As a singer-songwriter born in the 60s and raised in the 70s and 80s, I suppose there are two major shadows under which I labor: I refer to the long shadows cast by Bob Dylan and Bruce Springsteen. I am influenced by both, in different ways — but that’s the subject of another tale.

Listening recently to a Springsteen collection, I was struck by a notion. That is that both Bruce and Bob deal primarily with sketchings of tragic heroes. Now, we can very simply define a hero (non-tragic) as someone who responds to extraordinary circumstances and in the process, becomes extraordinary, if only for a brief moment in time. The tragic hero, on the other hand, is someone who is not changed from their basic state of ordinary or extraordinary by the nature of these circumstances.

For Dylan, the tragic hero is an extraordinary individual who is forced to reconcile themselves with ordinary times. For Springsteen, on the other hand, the tragic hero is the ordinary individual who is embroiled in an extraordinary life. The tragedy for both writers is that in both cases, their heroes fail. Dylan’s extraordinary hero does not improve their ordinary situation. Springsteen’s ordinary hero does not rise above their state to absorb the extraordinariness of their time. Both seem trapped, not so much by the mundane nature of either their surroundings, or their personal outlook, but rather by a sense that what really matters is somehow beyond their grasp — and almost beyond their imagination to reach.

A further significant difference is that often, Bob Dylan is the tragic hero himself, as opposed to Bruce Springsteen, who merely assumes the mantle of the hero for the purposes of illustration — at least in the later works of both. There is cross-over in their early years, both ways.

Lastly, it is important to note that the immersion in this world of the ordinary, for Dylan its events, and for Springsteen, its people, has marked each writer in different ways.

Dylan, it seems to me, tends to reach out to the extraordinary that he is sure exists in all humankind. Springsteen, on the other hand, tends to try to communicate with people at their most ordinary, believing that once they acknowledge their shared ordinariness, that acknowledgment itself will result in the development of extraordinary people.

A slight difference, perhaps, but I think very important. The difference between extraordinary ordinariness, and ordinary extraordinariness. Or to put it another way, the magical mundane versus the mundane magical.

What truly defines the subjects of both writers’ songs as tragic heroes, however, is something even more sublime — and that is this: without being immortalized in song, their stories would not even command a moment of our collective attention. This world, that focuses so much on attaining some level of control, no matter how much it costs to acquire the temporary rights to that illusion, does not take kindly to reminders of those who have either lost control, or willingly given it up; reminders that you never really have control, and what control you may think you have isn’t really of much use in the greater scheme of things. Unless, of course, those reminders have a good beat and you can dance to them.

_INFORMATION SUPPLIED:_
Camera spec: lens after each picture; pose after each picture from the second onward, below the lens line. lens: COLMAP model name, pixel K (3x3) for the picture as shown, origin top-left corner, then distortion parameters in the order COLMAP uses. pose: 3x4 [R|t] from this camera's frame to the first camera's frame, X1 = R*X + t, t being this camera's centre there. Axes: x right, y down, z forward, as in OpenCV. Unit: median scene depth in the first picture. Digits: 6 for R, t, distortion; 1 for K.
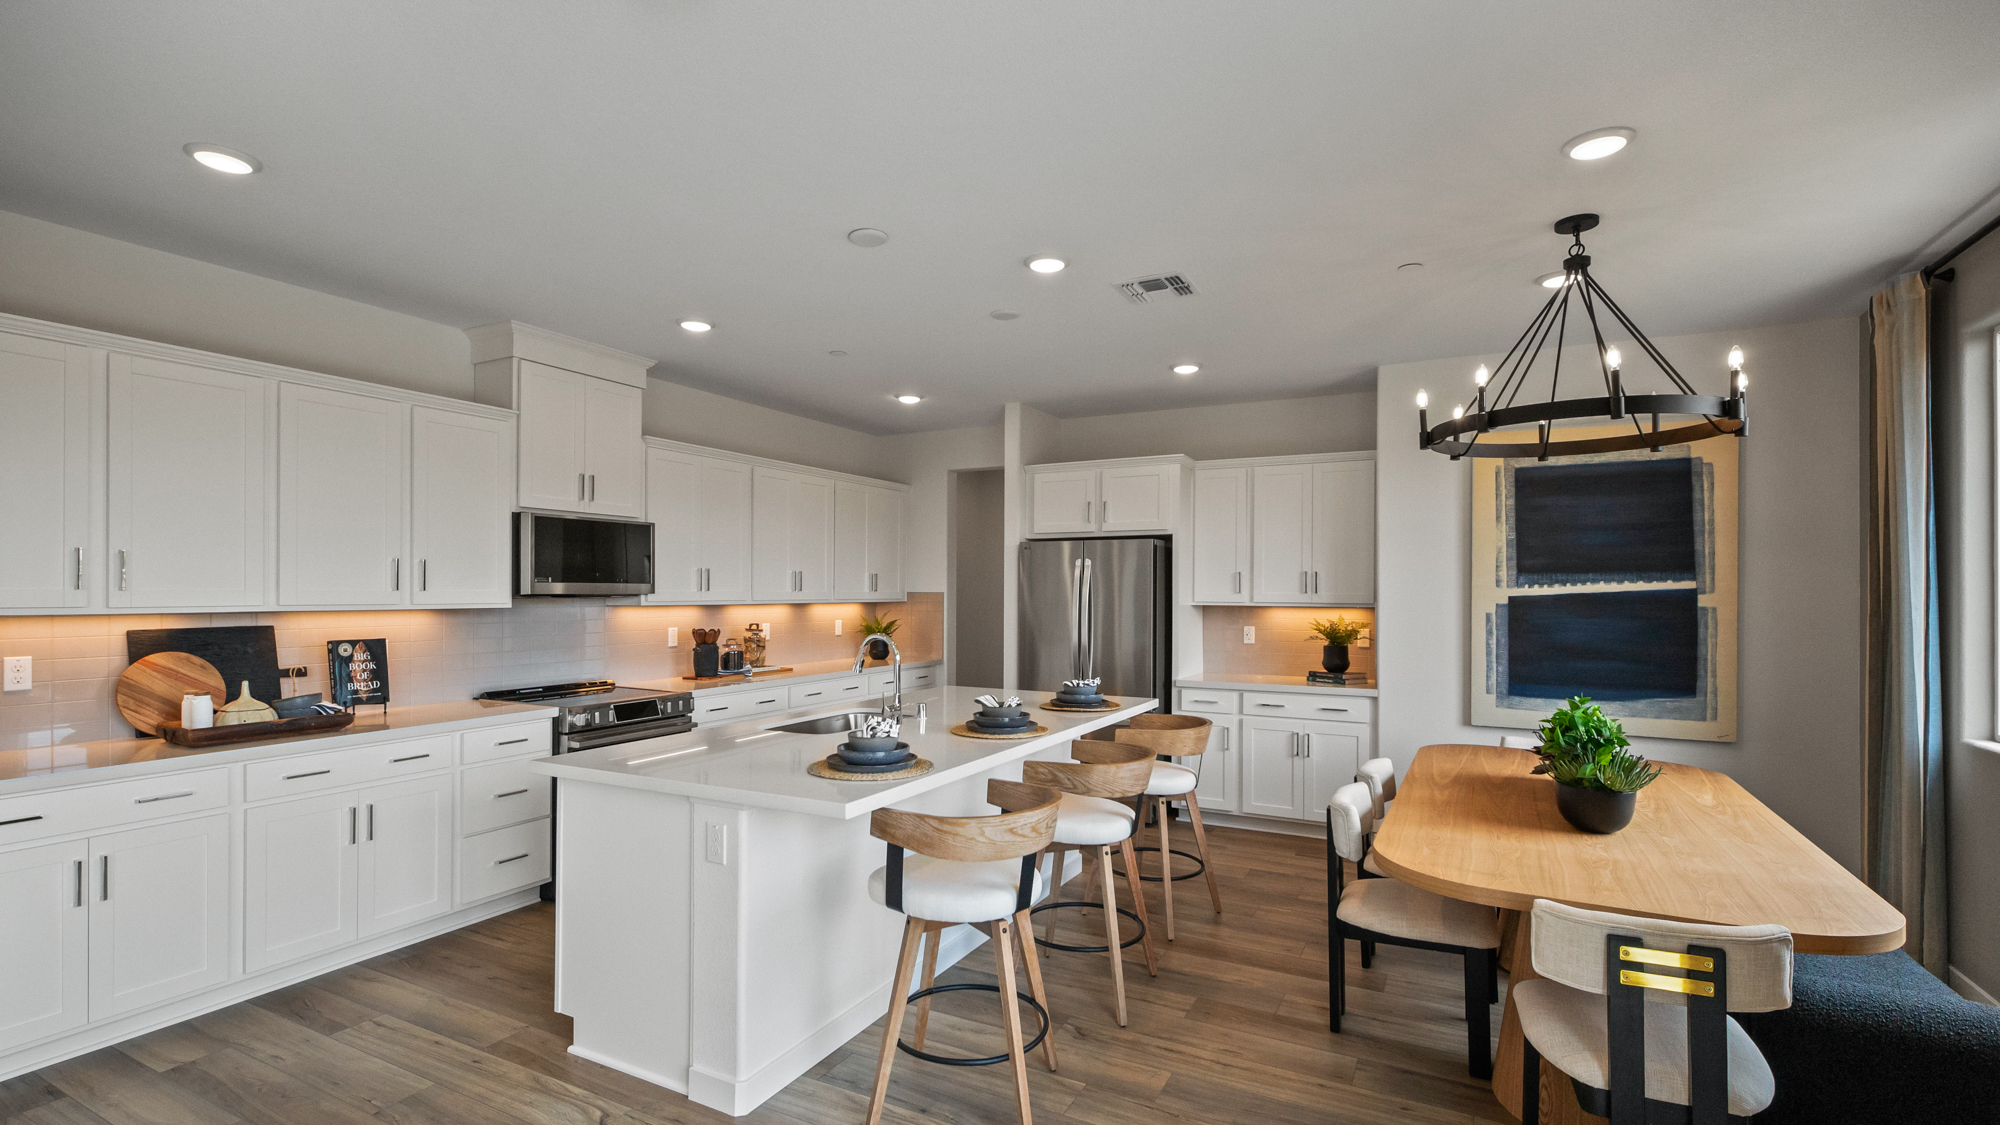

_SET OF TASKS:_
1/ In the essay on Dylan and Springsteen, decide whether each of these statements agrees with the text: (a) Springsteen's tragic hero is an ordinary individual caught up in an extraordinary life; (b) in his later works, Springsteen is often the tragic hero himself; (c) the heroes of both writers fail. For each, answer yes or no and quote the deciding words.
2/ Extract everything in the essay on Dylan and Springsteen from "Lastly, it is" down to "of extraordinary people.".

_RESULTS BY TASK:_
1/
(a) Yes: "For Springsteen, on the other hand, the tragic hero is the ordinary individual who is embroiled in an extraordinary life."
(b) No: "often, Bob Dylan is the tragic hero himself, as opposed to Bruce Springsteen, who merely assumes the mantle of the hero for the purposes of illustration"
(c) Yes: "The tragedy for both writers is that in both cases, their heroes fail."

2/
Lastly, it is important to note that the immersion in this world of the ordinary, for Dylan its events, and for Springsteen, its people, has marked each writer in different ways.

Dylan, it seems to me, tends to reach out to the extraordinary that he is sure exists in all humankind. Springsteen, on the other hand, tends to try to communicate with people at their most ordinary, believing that once they acknowledge their shared ordinariness, that acknowledgment itself will result in the development of extraordinary people.